◆ **DIRECTIONS FOR THIS TASK**
An exact reproduction of each record is required.

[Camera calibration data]
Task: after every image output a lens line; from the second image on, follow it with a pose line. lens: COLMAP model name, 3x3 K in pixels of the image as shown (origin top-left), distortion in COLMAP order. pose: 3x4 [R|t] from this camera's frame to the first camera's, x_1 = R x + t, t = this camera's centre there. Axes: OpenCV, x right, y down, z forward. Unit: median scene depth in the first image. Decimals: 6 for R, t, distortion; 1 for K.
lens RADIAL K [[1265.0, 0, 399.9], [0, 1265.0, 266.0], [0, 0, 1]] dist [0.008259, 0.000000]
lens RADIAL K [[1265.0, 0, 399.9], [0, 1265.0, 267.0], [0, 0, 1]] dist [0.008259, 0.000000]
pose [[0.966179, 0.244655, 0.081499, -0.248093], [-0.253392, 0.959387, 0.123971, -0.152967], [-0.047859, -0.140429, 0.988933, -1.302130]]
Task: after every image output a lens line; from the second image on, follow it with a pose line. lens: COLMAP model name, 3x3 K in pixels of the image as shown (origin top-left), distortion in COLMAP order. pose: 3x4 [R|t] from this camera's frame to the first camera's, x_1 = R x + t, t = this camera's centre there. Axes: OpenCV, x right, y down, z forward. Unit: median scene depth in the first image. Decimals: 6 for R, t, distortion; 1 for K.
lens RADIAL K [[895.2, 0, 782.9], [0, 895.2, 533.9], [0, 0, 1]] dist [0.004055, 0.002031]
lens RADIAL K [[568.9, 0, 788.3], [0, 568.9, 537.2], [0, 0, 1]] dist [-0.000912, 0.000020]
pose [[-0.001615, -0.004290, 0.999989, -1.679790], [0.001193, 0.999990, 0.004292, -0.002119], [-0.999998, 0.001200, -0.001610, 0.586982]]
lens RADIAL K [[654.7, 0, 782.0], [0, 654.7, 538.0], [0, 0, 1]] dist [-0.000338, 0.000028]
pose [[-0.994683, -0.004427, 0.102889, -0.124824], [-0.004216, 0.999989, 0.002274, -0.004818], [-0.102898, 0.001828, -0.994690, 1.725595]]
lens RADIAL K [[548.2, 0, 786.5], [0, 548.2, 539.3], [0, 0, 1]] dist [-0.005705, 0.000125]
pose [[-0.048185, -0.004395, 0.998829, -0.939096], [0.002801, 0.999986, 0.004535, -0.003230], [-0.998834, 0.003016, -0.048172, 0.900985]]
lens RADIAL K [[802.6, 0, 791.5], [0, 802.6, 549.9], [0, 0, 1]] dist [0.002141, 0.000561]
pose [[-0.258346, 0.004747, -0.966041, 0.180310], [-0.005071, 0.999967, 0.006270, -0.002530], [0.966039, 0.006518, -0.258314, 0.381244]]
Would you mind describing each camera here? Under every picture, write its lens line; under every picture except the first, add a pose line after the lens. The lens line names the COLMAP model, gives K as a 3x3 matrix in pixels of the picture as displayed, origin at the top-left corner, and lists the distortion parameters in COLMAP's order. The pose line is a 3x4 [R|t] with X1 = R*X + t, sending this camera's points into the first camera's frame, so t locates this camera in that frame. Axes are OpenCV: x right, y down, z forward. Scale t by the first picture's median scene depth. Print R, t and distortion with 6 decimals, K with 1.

◆ **WRITTEN RESPONSE**
Task: after every image output a lens line; from the second image on, follow it with a pose line. lens: COLMAP model name, 3x3 K in pixels of the image as shown (origin top-left), distortion in COLMAP order. pose: 3x4 [R|t] from this camera's frame to the first camera's, x_1 = R x + t, t = this camera's centre there. Axes: OpenCV, x right, y down, z forward. Unit: median scene depth in the first image. Decimals: 6 for R, t, distortion; 1 for K.
lens RADIAL K [[1265.0, 0, 399.9], [0, 1265.0, 266.0], [0, 0, 1]] dist [0.008259, 0.000000]
lens RADIAL K [[1265.0, 0, 399.9], [0, 1265.0, 267.0], [0, 0, 1]] dist [0.008259, 0.000000]
pose [[0.966179, 0.244655, 0.081499, -0.248093], [-0.253392, 0.959387, 0.123971, -0.152967], [-0.047859, -0.140429, 0.988933, -1.302130]]
Task: after every image output a lens line; from the second image on, follow it with a pose line. lens: COLMAP model name, 3x3 K in pixels of the image as shown (origin top-left), distortion in COLMAP order. pose: 3x4 [R|t] from this camera's frame to the first camera's, x_1 = R x + t, t = this camera's centre there. Axes: OpenCV, x right, y down, z forward. Unit: median scene depth in the first image. Decimals: 6 for R, t, distortion; 1 for K.
lens RADIAL K [[895.2, 0, 782.9], [0, 895.2, 533.9], [0, 0, 1]] dist [0.004055, 0.002031]
lens RADIAL K [[568.9, 0, 788.3], [0, 568.9, 537.2], [0, 0, 1]] dist [-0.000912, 0.000020]
pose [[-0.001615, -0.004290, 0.999989, -1.679790], [0.001193, 0.999990, 0.004292, -0.002119], [-0.999998, 0.001200, -0.001610, 0.586982]]
lens RADIAL K [[654.7, 0, 782.0], [0, 654.7, 538.0], [0, 0, 1]] dist [-0.000338, 0.000028]
pose [[-0.994683, -0.004427, 0.102889, -0.124824], [-0.004216, 0.999989, 0.002274, -0.004818], [-0.102898, 0.001828, -0.994690, 1.725595]]
lens RADIAL K [[548.2, 0, 786.5], [0, 548.2, 539.3], [0, 0, 1]] dist [-0.005705, 0.000125]
pose [[-0.048185, -0.004395, 0.998829, -0.939096], [0.002801, 0.999986, 0.004535, -0.003230], [-0.998834, 0.003016, -0.048172, 0.900985]]
lens RADIAL K [[802.6, 0, 791.5], [0, 802.6, 549.9], [0, 0, 1]] dist [0.002141, 0.000561]
pose [[-0.258346, 0.004747, -0.966041, 0.180310], [-0.005071, 0.999967, 0.006270, -0.002530], [0.966039, 0.006518, -0.258314, 0.381244]]
Would you mind describing each camera here? Under every picture, write its lens line; under every picture except the first, add a pose line after the lens. The lens line names the COLMAP model, gives K as a 3x3 matrix in pixels of the picture as displayed, origin at the top-left corner, and lists the distortion parameters in COLMAP's order. The pose line is a 3x4 [R|t] with X1 = R*X + t, sending this camera's points into the first camera's frame, so t locates this camera in that frame. Axes are OpenCV: x right, y down, z forward. Scale t by the first picture's median scene depth. Print R, t and distortion with 6 decimals, K with 1.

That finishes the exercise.